Welcome to MT, Aaron. Given Mr. Farnsworth's reputation here, you're setting your sights pretty high. Good for you.



(He paid me $10 to say that...) 



J/k Good luck with your training.


----------



## Sarah (Nov 9, 2005)

jfarnsworth said:
			
		

> Hey you up there.... Be nice!


 
*innocent grin*


----------



## Agrosch (Nov 9, 2005)

Oh, well one time he took...
Nah just kidding.
Acctually every story I know about Jason is good, inspirational, or just plainstupidity in a good way.
Haha sorry, I guessyou'll have to dig up your own dirt the hard way. 
I know he's got to have some story somewhere. But not in the class haha.

Thanks for the warm welcome guys .

-Aaron


----------



## jfarnsworth (Nov 9, 2005)

Agrosch said:
			
		

> Acctually every story I know about Jason is good, inspirational, or just plainstupidity in a good way.


 
Well I'll go with the latter of those 2. Reason being is my friends that I had we did a lot of hard intensive training.
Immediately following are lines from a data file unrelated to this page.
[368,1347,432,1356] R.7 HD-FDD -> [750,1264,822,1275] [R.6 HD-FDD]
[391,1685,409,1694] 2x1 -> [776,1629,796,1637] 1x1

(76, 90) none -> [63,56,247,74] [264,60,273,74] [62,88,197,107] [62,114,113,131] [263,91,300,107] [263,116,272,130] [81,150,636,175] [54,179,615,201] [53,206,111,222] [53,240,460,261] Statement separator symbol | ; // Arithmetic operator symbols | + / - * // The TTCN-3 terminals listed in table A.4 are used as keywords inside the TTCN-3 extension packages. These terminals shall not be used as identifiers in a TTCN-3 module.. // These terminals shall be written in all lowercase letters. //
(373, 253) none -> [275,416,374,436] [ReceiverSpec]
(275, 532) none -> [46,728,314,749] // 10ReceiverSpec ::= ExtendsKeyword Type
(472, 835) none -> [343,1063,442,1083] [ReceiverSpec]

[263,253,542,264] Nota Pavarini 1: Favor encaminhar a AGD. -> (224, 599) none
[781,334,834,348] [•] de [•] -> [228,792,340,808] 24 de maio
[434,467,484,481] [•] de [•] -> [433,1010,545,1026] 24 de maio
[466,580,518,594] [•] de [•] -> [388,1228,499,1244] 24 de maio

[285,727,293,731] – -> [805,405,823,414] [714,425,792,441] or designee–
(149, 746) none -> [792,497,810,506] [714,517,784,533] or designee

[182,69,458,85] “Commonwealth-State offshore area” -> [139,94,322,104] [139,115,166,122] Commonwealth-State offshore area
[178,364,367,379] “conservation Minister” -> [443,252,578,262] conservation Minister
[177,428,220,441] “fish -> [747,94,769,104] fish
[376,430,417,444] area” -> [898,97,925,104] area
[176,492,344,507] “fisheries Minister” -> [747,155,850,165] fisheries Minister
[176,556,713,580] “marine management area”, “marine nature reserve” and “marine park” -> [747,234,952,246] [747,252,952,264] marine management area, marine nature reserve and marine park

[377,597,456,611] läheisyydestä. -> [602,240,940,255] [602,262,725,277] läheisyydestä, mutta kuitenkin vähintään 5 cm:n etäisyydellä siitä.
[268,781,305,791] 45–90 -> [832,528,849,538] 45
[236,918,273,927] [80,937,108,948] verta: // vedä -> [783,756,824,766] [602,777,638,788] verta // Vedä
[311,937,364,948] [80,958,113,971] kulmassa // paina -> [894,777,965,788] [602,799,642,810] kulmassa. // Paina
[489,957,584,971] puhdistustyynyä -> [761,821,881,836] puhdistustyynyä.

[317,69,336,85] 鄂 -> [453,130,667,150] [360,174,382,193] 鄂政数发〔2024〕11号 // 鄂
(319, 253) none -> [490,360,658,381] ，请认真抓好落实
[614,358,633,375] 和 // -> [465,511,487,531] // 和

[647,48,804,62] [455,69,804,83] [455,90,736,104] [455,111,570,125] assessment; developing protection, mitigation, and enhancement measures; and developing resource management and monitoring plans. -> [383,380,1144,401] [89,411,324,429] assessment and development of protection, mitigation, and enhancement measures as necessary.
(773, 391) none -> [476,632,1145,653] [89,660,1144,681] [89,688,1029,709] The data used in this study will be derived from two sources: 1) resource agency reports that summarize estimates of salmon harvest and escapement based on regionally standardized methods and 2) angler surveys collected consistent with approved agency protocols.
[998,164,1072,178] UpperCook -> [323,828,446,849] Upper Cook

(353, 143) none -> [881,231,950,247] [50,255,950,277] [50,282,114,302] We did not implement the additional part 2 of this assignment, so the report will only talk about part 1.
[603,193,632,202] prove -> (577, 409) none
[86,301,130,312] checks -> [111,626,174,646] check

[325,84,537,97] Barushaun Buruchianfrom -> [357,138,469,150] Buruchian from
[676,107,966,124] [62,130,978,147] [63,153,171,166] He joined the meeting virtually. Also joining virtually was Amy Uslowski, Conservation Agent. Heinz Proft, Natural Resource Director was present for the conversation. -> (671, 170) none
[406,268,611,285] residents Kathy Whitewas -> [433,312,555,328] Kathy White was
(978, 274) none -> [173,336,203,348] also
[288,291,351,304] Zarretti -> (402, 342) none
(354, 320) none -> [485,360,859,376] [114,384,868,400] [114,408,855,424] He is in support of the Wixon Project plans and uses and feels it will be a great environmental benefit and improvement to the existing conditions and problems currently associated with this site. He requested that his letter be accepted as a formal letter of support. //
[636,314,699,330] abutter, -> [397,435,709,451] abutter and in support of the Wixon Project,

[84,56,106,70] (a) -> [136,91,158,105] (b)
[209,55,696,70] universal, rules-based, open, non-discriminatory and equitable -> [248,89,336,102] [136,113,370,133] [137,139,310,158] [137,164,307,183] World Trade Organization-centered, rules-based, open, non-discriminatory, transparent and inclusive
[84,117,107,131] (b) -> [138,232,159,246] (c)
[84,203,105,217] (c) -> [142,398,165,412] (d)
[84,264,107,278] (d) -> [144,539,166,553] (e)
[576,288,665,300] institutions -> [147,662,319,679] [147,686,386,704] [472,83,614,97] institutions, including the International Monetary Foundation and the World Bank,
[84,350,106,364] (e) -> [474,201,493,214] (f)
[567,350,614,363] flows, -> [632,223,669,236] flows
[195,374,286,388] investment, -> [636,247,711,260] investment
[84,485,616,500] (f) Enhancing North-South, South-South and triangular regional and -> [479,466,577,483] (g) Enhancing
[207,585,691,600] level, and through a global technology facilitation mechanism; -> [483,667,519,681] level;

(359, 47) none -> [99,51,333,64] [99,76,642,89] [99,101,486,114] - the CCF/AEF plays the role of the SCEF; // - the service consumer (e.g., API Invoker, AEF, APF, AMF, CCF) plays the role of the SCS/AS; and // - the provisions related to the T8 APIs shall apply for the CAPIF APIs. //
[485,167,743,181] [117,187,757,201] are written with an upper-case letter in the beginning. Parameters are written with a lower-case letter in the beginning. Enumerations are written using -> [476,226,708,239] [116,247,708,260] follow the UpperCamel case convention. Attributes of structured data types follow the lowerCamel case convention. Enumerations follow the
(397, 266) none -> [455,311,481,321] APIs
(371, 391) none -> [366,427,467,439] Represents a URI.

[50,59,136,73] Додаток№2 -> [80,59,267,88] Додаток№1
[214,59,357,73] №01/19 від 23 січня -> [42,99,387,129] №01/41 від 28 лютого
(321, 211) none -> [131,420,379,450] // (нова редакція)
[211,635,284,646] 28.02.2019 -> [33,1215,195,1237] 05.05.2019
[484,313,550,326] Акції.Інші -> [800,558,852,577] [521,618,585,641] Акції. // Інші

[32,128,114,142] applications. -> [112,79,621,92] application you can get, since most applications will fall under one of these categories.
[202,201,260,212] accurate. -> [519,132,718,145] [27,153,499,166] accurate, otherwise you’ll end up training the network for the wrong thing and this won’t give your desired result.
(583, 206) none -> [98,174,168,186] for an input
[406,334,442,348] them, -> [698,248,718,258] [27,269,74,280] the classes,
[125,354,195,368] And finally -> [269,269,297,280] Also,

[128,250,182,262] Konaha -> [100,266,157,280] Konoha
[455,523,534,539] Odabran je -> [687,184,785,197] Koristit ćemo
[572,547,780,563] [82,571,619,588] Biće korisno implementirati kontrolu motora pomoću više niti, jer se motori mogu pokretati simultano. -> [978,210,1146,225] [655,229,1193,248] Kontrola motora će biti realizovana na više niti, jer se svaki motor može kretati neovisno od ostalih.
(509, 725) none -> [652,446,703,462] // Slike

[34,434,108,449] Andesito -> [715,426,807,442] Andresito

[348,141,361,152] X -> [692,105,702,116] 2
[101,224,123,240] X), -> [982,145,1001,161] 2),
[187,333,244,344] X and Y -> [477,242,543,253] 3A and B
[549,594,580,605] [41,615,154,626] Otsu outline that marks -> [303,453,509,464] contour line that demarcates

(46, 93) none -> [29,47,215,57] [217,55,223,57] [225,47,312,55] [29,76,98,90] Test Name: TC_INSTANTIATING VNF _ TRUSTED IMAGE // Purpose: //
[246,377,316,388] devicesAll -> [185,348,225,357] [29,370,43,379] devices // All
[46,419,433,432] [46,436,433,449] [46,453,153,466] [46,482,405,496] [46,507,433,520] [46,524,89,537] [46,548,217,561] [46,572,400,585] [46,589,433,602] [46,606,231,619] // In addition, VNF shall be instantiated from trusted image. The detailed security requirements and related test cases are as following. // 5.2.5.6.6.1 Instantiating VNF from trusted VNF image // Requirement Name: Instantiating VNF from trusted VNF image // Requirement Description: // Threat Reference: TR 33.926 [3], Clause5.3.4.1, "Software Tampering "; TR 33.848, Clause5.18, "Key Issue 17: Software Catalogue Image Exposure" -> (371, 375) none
Yes, in a detached garage in the winter with 1 or 2 kerosene heaters running.


----------



## jfarnsworth (Nov 9, 2005)

Sarah said:
			
		

> *innocent grin*


Oh yeah, I see your innocent grin, alright.:uhyeah:


----------



## mj-hi-yah (Nov 11, 2005)

Welcome Aaron!!! :asian:   Have fun! 

MJ


----------



## still learning (Nov 11, 2005)

Hello, Welcome....everyone has a begining....enjoy yours..congrats....Aloha


----------